Federica de Cesco: Der englische Liebhaber

Liebe und Zerstörung nach dem Zweiten Weltkrieg

Federica de Cescos Roman fängt etwas betrübt an, mit traumatisierenden Bildern aus dem Zweiten Weltkrieg, die sich in die Erinnerung einer alten Frau fest eingebrannt haben. Bald schildert die Ich-Erzählerin, Anna, ihre persönlichen, schrecklichen Erlebnisse: Zwei Zeitebenen verlaufen parallel; ältere Ereignisse ab 1944 werden aus Annas Perspektive dargestellt, Ereignisse ab 1988 dagegen aus Charlottes Perspektive, sie ist Annas Tochter. Was jedoch Anna tatsächlich erlebte, kann ihre Tochter erst aus den alten Tagebüchern und Tonbändern ihrer Mutter – nach deren Tod – endlich erfahren.

Die Geschichte stellt nicht nur eine komplizierte Liebesgeschichte dar, sondern sie reflektiert auch die zerstörerische Kraft des Krieges.

Die Szenen sind gefühlvoll und vermitteln eine stets zunehmende Antikriegsstimmung.

Annas Schicksal ist reich an wechselnden Emotionen: Es gibt bittersüße Momente, Glück, Hoffnung, Verständnis, aber auch reichlich Angst, Verzweiflung und letztendlich eine entschlossene Abrechnung mit den Widrigkeiten eines einzelnen Lebens.

Unter allen Umständen stellt die Erzählerin die Kraft einer wahrhaft leidenschaftlichen und über lange Jahre anhaltenden, hingebungsvollen Liebe in den Vordergrund, die stets Lebenskraft spendete, obwohl sie von äußeren Kräften in Grenzen gehalten wurde.

Die präzisen Beschreibungen bringen die Szenen nah. Die Grundstimmung ist melancholisch und in die allgegenwärtige Traurigkeit mischt sich nur gelegentlich ein Lichtblick.

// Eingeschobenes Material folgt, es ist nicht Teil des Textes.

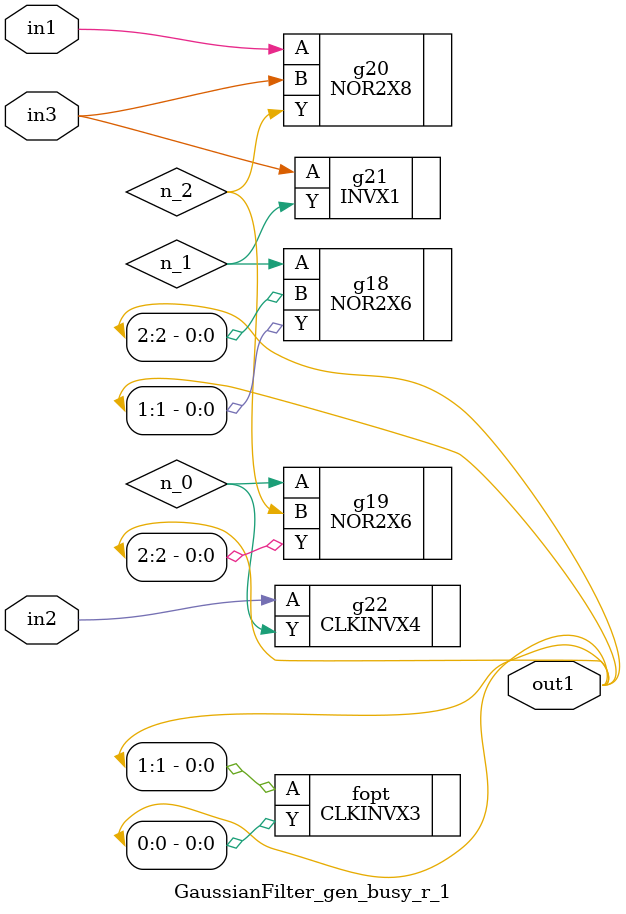
<source format=v>
`timescale 1ps / 1ps


module GaussianFilter_gen_busy_r_1(in1, in2, in3, out1);
  input in1, in2, in3;
  output [2:0] out1;
  wire in1, in2, in3;
  wire [2:0] out1;
  wire n_0, n_1, n_2;
  NOR2X6 g18(.A (n_1), .B (out1[2]), .Y (out1[1]));
  NOR2X6 g19(.A (n_0), .B (n_2), .Y (out1[2]));
  NOR2X8 g20(.A (in1), .B (in3), .Y (n_2));
  INVX1 g21(.A (in3), .Y (n_1));
  CLKINVX4 g22(.A (in2), .Y (n_0));
  CLKINVX3 fopt(.A (out1[1]), .Y (out1[0]));
endmodule



</source>
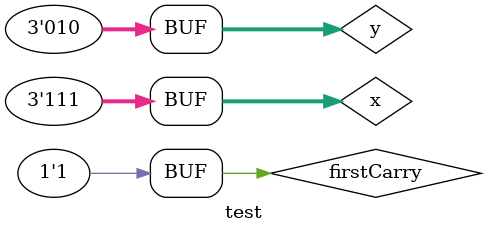
<source format=v>


   module fullAdder( output s,
	                  output nextCarry,
	                  input x,
							input y,
							input firstCarry);
	
	// Descrever por portas
	
	wire s1,s2,s3,ny,nextCarry;
	
	not not1 (ny,y);
	xor xor1 (s1,x,ny);
	xor xor2 (s,s1,firstCarry);
	and and1 (s2,x,ny);
	and and2 (s3,s1,firstCarry);
	or  or1  (nextCarry,s2,s3);
	
	endmodule // fullAdder

// **************************

	module Questao2(output [2:0] s,
	                output nextCarry,
						 input [2:0] x,
						 input [2:0] y,
						 input firstCarry);

	wire a;
	wire b;
	
   fullAdder gate1(s[0],a,x[0],y[0],firstCarry);
	
	fullAdder gate2(s[1],b,x[1],y[1],a);
	
	fullAdder gate3(s[2],nextCarry,x[2],y[2],b);
	
   endmodule // Questao1
	
// **************************
// Definir dados
// **************************

   module test;
	
	reg  [2:0] x;
	reg  [2:0] y;
	reg  firstCarry;
	wire [2:0] s;
	wire nextCarry;

   Questao2 modulo(s,nextCarry,x,y,firstCarry);

// **************************
// Parte principal
// **************************

   initial begin:start
	

	   $display("Exemplo0022 - Isabel Bicalho Amaro - 451580");
		$display("Test ALU's full adder\n");
		
   // projetar testes do somador complete

   #1 x = 3'b000;  y = 3'b000;  firstCarry = 1;
	
	   $monitor("x = %3b  y = %3b  x-y = %3b",x,y,s);
		
   #1 x = 3'b010;  y = 3'b010;
   #1 x = 3'b100;  y = 3'b011;
   #1 x = 3'b111;  y = 3'b010;

	
	end
	
	endmodule // test
	
/*

    Exemplo0022 - Isabel Bicalho Amaro - 451580
    Test ALU's full adder
    
    x = 000  y = 000  x-y = 000
    x = 010  y = 010  x-y = 000
    x = 100  y = 011  x-y = 001
    x = 111  y = 010  x-y = 101

*/
</source>
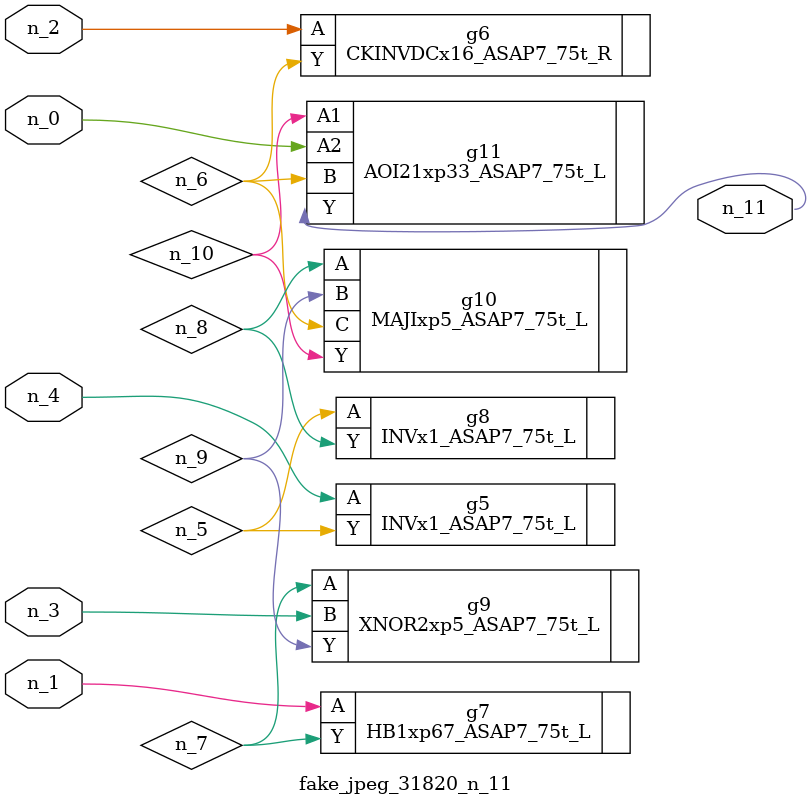
<source format=v>
module fake_jpeg_31820_n_11 (n_3, n_2, n_1, n_0, n_4, n_11);

input n_3;
input n_2;
input n_1;
input n_0;
input n_4;

output n_11;

wire n_10;
wire n_8;
wire n_9;
wire n_6;
wire n_5;
wire n_7;

INVx1_ASAP7_75t_L g5 ( 
.A(n_4),
.Y(n_5)
);

CKINVDCx16_ASAP7_75t_R g6 ( 
.A(n_2),
.Y(n_6)
);

HB1xp67_ASAP7_75t_L g7 ( 
.A(n_1),
.Y(n_7)
);

INVx1_ASAP7_75t_L g8 ( 
.A(n_5),
.Y(n_8)
);

MAJIxp5_ASAP7_75t_L g10 ( 
.A(n_8),
.B(n_9),
.C(n_6),
.Y(n_10)
);

XNOR2xp5_ASAP7_75t_L g9 ( 
.A(n_7),
.B(n_3),
.Y(n_9)
);

AOI21xp33_ASAP7_75t_L g11 ( 
.A1(n_10),
.A2(n_0),
.B(n_6),
.Y(n_11)
);


endmodule
</source>
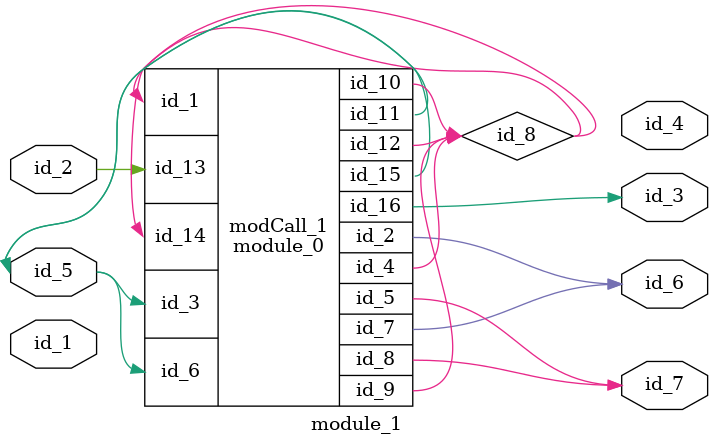
<source format=v>
module module_0 (
    id_1,
    id_2,
    id_3,
    id_4,
    id_5,
    id_6,
    id_7,
    id_8,
    id_9,
    id_10,
    id_11,
    id_12,
    id_13,
    id_14,
    id_15,
    id_16
);
  output wire id_16;
  inout wire id_15;
  input wire id_14;
  input wire id_13;
  inout wire id_12;
  inout wire id_11;
  inout wire id_10;
  inout wire id_9;
  output wire id_8;
  output wire id_7;
  input wire id_6;
  output wire id_5;
  inout wire id_4;
  input wire id_3;
  output wire id_2;
  input wire id_1;
endmodule
module module_1 (
    id_1,
    id_2,
    id_3,
    id_4,
    id_5,
    id_6,
    id_7
);
  output wire id_7;
  output wire id_6;
  inout wire id_5;
  output wire id_4;
  output wire id_3;
  input wire id_2;
  input wire id_1;
  wire id_8;
  module_0 modCall_1 (
      id_8,
      id_6,
      id_5,
      id_8,
      id_7,
      id_5,
      id_6,
      id_7,
      id_8,
      id_8,
      id_5,
      id_8,
      id_2,
      id_8,
      id_5,
      id_3
  );
endmodule

</source>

Die Spannung lässt dennoch nicht nach: Alte Geheimnisse, verdrängte Emotionen, politische Intrigen, Identitätssuche und der Umgang einer neuen Generation mit einer konfliktreichen, problematischen Erbschaft – das alles bietet „Der englische Liebhaber“.

Die Autorin überzeugt mit einer klaren, objektiven Sprache, wohldurchdachten analytischen Ableitungen zur angespannten Situation nach dem Zweiten Weltkrieg mithilfe ihrer authentischen Romanfiguren.